* TASK REQUIREMENTS *
Rewrite the material below with every "Регистрация" replaced by "Дата регистрации", leaving all other text unchanged. Leave out the pictures and give only the text.

* THE RECORDS *
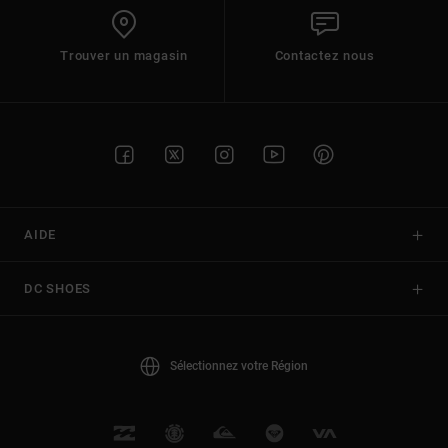
Trouver un magasin
Contactez nous
AIDE
DC SHOES
Sélectionnez votre Région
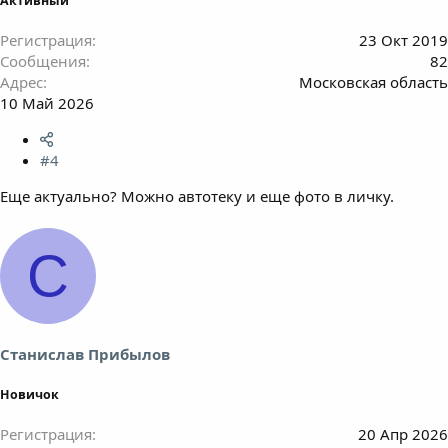
Активный
Регистрация
23 Окт 2019
Сообщения
82
Адрес
Московская область
10 Май 2026
#4
Еще актуально? Можно автотеку и еще фото в личку.
С
Станислав Прибылов
Новичок
Регистрация
20 Апр 2026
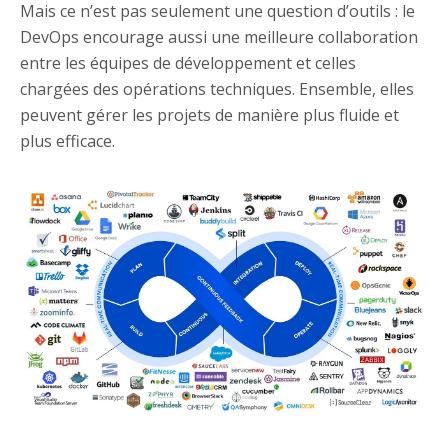
Mais ce n’est pas seulement une question d’outils : le
DevOps encourage aussi une meilleure collaboration
entre les équipes de développement et celles
chargées des opérations techniques. Ensemble, elles
peuvent gérer les projets de manière plus fluide et
plus efficace.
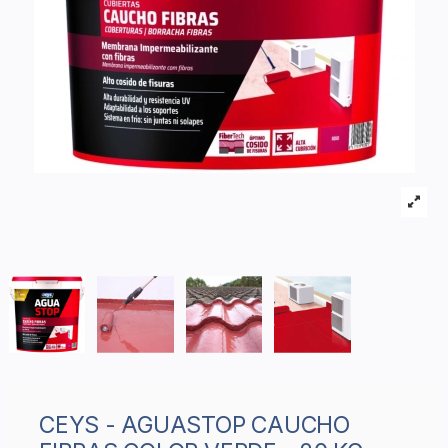
CEYS - AGUASTOP CAUCHO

* THE ANSWER *
Trouver un magasin
Contactez nous
AIDE
DC SHOES
Sélectionnez votre Région
Активный
Дата регистрации
23 Окт 2019
Сообщения
82
Адрес
Московская область
10 Май 2026
#4
Еще актуально? Можно автотеку и еще фото в личку.
С
Станислав Прибылов
Новичок
Дата регистрации
20 Апр 2026
Mais ce n’est pas seulement une question d’outils : le
DevOps encourage aussi une meilleure collaboration
entre les équipes de développement et celles
chargées des opérations techniques. Ensemble, elles
peuvent gérer les projets de manière plus fluide et
plus efficace.
CEYS - AGUASTOP CAUCHO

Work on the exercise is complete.